He met her at the door and he did not have to stoop to kiss her. “What is it, dear?” he said quickly, for deep in her eyes, which looked level with his, he saw trouble.
She handed him a letter and walked to the window—looking out at the gathering storm. The letter was from her home away down in the Kentucky hills—from the Mission teacher in Happy Valley.
There was an epidemic of typhoid down there. It was spreading through the school and through the hills. They were without nurses or doctors, and they needed help.
“Too bad, too bad,” he murmured, and he turned anxiously.
“I must go,” she said, with a catch in her breath. “One cabin is built above another all the way up the creeks down there. The springs are by the stream. High water floods all of them, and the infection goes with the tide. And the poor things don't know—they don't know. Oh, I must go!”

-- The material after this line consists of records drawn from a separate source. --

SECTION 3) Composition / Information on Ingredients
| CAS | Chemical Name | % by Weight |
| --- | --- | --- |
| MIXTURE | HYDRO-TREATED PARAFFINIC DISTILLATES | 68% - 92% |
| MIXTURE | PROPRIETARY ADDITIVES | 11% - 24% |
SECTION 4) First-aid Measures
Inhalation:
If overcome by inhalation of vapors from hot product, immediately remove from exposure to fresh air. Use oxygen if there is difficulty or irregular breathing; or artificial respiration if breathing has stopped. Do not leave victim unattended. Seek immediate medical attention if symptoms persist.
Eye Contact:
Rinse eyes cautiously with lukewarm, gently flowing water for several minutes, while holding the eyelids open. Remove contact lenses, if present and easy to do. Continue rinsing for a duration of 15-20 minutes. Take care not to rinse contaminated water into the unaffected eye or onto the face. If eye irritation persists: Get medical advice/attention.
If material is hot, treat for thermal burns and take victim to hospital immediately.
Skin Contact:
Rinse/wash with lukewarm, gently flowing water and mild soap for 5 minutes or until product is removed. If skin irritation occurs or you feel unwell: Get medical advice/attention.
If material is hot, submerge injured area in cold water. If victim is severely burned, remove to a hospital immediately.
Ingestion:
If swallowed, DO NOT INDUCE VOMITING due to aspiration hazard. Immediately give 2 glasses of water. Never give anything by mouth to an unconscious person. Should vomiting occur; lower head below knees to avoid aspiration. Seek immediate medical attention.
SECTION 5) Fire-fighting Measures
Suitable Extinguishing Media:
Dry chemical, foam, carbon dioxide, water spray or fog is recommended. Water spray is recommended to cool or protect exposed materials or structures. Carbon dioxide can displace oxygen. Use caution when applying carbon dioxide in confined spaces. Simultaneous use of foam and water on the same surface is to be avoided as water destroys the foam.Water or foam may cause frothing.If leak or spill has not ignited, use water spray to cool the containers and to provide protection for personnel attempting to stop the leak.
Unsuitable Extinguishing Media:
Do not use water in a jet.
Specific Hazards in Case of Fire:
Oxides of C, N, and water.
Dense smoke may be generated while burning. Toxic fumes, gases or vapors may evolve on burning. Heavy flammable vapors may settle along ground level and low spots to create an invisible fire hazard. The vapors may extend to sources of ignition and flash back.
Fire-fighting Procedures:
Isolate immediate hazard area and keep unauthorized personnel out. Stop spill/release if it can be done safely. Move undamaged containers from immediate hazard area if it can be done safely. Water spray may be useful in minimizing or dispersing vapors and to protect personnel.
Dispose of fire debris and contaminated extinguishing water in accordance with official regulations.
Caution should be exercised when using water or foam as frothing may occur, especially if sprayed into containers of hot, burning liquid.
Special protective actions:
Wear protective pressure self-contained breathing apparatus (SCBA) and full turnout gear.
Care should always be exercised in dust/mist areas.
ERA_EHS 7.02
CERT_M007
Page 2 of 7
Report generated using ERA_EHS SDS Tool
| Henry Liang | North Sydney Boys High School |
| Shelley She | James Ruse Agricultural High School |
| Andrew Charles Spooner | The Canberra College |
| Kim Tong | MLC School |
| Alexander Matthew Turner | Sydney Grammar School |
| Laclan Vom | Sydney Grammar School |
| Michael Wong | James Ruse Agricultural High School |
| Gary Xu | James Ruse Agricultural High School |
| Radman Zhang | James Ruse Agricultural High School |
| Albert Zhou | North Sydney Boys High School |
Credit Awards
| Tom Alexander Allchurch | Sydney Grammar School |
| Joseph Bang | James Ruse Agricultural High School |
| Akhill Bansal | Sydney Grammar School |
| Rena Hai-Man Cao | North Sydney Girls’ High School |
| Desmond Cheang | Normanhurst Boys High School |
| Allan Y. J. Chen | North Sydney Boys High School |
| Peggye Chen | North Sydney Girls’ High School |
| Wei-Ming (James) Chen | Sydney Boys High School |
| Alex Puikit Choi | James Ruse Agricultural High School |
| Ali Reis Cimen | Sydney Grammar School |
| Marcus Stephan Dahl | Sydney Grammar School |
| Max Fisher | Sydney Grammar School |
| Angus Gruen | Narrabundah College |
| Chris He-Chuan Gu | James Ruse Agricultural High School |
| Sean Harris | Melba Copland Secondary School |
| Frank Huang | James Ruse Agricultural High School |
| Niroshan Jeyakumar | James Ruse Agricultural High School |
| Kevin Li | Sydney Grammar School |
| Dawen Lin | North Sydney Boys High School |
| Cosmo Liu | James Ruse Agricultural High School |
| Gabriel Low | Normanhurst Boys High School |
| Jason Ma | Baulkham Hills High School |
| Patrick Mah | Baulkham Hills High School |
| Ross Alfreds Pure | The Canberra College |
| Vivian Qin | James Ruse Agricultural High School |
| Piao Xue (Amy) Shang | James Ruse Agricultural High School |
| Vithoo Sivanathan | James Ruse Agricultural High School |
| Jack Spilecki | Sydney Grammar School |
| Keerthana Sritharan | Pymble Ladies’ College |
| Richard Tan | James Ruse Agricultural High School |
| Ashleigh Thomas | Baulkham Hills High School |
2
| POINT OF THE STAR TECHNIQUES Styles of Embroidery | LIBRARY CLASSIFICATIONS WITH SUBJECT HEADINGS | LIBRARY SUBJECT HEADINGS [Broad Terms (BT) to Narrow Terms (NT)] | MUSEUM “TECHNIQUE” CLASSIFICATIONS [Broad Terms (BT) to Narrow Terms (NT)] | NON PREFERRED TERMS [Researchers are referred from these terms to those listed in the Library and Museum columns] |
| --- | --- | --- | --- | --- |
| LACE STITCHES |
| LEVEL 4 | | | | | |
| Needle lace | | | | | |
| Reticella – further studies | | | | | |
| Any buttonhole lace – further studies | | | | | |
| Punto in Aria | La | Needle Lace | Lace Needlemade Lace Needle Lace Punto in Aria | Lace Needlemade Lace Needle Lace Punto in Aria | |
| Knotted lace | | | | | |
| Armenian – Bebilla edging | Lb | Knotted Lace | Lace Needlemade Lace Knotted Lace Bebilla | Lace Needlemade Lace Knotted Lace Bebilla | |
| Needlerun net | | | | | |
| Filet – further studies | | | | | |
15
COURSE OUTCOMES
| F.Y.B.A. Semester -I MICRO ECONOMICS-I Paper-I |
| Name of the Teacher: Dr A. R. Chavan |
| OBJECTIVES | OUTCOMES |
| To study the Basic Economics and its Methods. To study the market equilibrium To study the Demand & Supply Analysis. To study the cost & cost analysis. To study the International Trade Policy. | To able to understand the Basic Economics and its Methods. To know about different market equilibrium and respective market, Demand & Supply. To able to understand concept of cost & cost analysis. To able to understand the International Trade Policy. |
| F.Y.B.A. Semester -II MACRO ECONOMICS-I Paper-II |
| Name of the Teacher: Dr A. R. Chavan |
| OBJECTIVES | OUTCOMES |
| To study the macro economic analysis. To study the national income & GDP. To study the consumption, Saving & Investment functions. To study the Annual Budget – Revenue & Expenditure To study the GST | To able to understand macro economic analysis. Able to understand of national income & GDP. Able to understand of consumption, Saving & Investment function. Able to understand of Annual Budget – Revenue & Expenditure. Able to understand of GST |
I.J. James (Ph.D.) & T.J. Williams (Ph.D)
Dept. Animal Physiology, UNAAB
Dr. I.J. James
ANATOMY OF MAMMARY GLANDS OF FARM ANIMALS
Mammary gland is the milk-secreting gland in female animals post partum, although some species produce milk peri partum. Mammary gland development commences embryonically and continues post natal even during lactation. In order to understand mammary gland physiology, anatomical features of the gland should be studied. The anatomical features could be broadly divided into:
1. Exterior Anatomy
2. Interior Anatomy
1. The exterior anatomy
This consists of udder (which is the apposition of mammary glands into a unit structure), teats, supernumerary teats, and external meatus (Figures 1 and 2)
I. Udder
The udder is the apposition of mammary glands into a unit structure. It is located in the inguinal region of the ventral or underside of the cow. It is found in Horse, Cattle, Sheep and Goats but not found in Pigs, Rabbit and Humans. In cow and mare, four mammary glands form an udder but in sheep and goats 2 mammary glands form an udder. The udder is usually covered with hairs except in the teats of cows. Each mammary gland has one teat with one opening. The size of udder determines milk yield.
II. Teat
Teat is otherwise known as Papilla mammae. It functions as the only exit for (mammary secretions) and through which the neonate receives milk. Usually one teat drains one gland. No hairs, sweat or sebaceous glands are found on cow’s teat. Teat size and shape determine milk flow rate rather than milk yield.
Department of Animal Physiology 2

For a moment he was silent, and then he got up and put his arms about her. He was smiling.
“Then, I'll go with you.” She wheeled quickly.
“No, no, no! You can't leave your work, and—remember!”
He did remember how useless it had been to argue with her, and he knew it was useless now. Moreover, if she was going at all, it was like her to go at once—like her to go up-stairs at once to her packing and leave him in the darkened study alone.
They had been married two years. He had seen her first entering his own classroom, and straightway that Latin line took permanent quarters in his brain, so that he was almost startled when he learned her Olympic name. It was not long before he found himself irresistibly drawn to her big, serious eyes that never wandered in a moment's inattention, found himself expounding directly to her—a fact already discovered by every girl in the classroom except Juno herself; and she never did discover, for no one was intimate enough to tell her seriously, and there was that about her that forbade the telling in badinage. With all secrecy, and shyly almost, he set about to learn what he could about her, and that was little indeed.